Ci saranno imprenditori 2.0 come Marino Golinelli e Brunello Cucinelli, che mettono cultura e scienza al centro di un nuovo patto tra capitale e lavoro, nel segno di una crescita collettiva. Quando ho letto un’intervista a Golinelli non credevo ai miei occhi. Ecco un imprenditore farmaceutico di successo che investe milioni di euro per creare una fondazione che è un vero laboratorio di creatività e aiuta i giovani a capire che cosa sarà il futuro e a scegliere una loro strada in quel futuro. Un imprenditore che dice di voler scommettere sull’uomo.

Ho scritto su La Stampa che quella che stiamo attraversando è una gravissima crisi di civiltà, che a sua volta è figlia di una ancor più grave crisi culturale. Se ne può uscire non opponendo violenza a violenza o barricandosi in casa, ma ripensando criticamente propria  storia, gli errori commessi, le cose che si dovevano fare e non si sono fatte, e avviando tutti insieme un lavoro culturale lungo, paziente, determinato, che sia frutto di un progetto di ampio respiro.

I primi a dirlo sono proprio gli ospiti internazionali che animano il focus dedicato alle culture arabe, che saluto e ringrazio, insieme a Paola Caridi e Lucia Sorbera che ci hanno guidato nel mondo dell’arabistica contemporanea, a noi praticamente sconosciuto. Questi autori sono gli analisti e i testimoni di drammi, tragedie, conflitti, repressioni, ma anche di mutamenti nascosti sotto la cronaca, e ci ricordano la necessità di tenere aperto il dialogo e accesa la speranza.

Il Salone torinese non documenta soltanto lo stato dell’arte di comparto industriale di qualità europea, che non ha niente da invidiare a nessuno e tiene il campo, malgrado le difficoltà. Attraverso il contributo di tante voci d’ogni Paese è un momento di riflessione e confronto sul dove siamo e dove vogliamo andare. È un modo per riaffermare che la cultura non è qualcosa che riguarda un ristretto manipolo di autori, studiosi e editori, non è un ghetto specialistico e polveroso, querulo e un po’ inconcludente. È una delle grandi priorità nazionali, forse la prima, quella che presiede alla formazione e alla manutenzione di cittadini che hanno da essere consapevoli, informati e criticamente attivi se non vogliono rassegnarsi a un destino neocoloniale, malgrado la grande storia che hanno alle spalle.

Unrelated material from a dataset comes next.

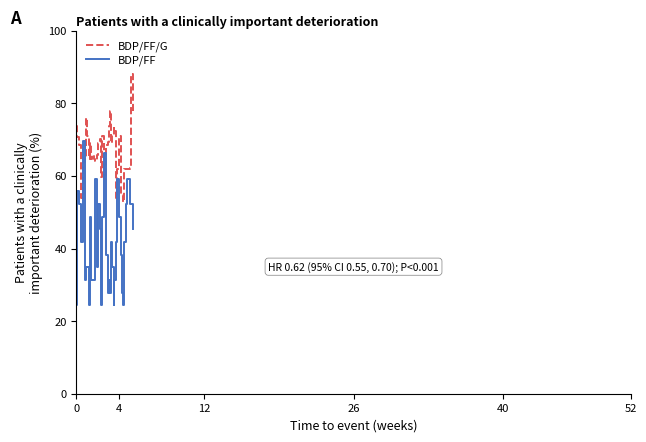

True or false: BDP/FF/G and BDP/FF cross at least once.

True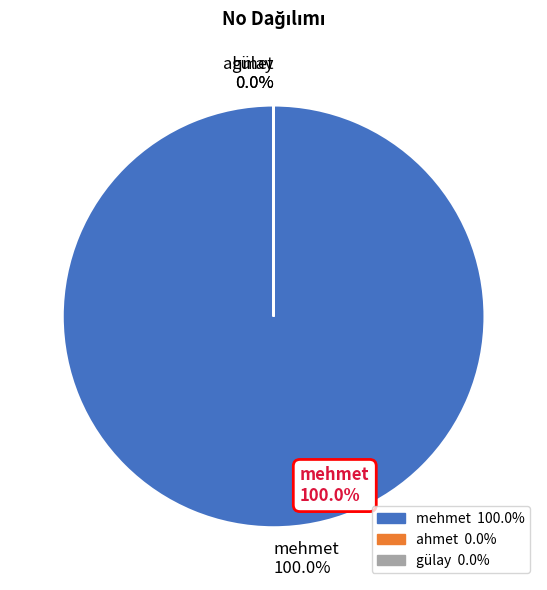

Which slice is the largest?

mehmet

Il ministro Franceschini ha giustamente sottolineato le valenze e le potenzialità economiche di un Ministero dei Beni Culturali, che i governi della Repubblica avevano sin qui colpevolmente trascurato, insieme a tante altre cose, come la ricerca scientifica, come se fosse un ministero di serie B. Ma c’è qualcosa di più importante delle ricadute economiche, ed è appunto l’urgenza di rimettere la cultura al centro del progetto Paese. Questo dovrebbe essere il primo e più urgente dei discorsi politici. La scuola, la formazione, il sapere, la ricerca, le biblioteche, ivi comprese quelle scolastiche, che languono senza risorse.

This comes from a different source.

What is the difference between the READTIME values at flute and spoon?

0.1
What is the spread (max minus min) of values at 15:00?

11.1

Ogni anno ci accorgiamo che al Lingotto, di qualunque cosa si parli, per qualche giorno si torna a fare politica nel senso più bello e più alto del termine. I lettori-cittadini tornano a sentirsi parte di una polis, di qualcosa che possono sentire loro e li riguarda in prima persona. Provano il piacere della conoscenza, l’allegria di condividere gli stessi interessi. Il vero social network è quello che si realizza qui, tra persone vere, in carne e ossa, che non stanno a smanettare sui loro smart phones che saranno pure smart ma dubito rendano smart gli utenti. Persone che sono disposte all’ascolto vero, alla condivisione e alla discussione, invece che perdersi in sterili soliloqui autoreferenziali, correndo i mortali pericoli dell’autismo digitale.

È di questo network reale che abbiamo bisogno, è questo nuovo inizio che dobbiamo prometterci.

Speriamo di poter uscire di qui un po’ più visionari concreti, un po’ più progettuali, un po’ più capaci di guardare lontano.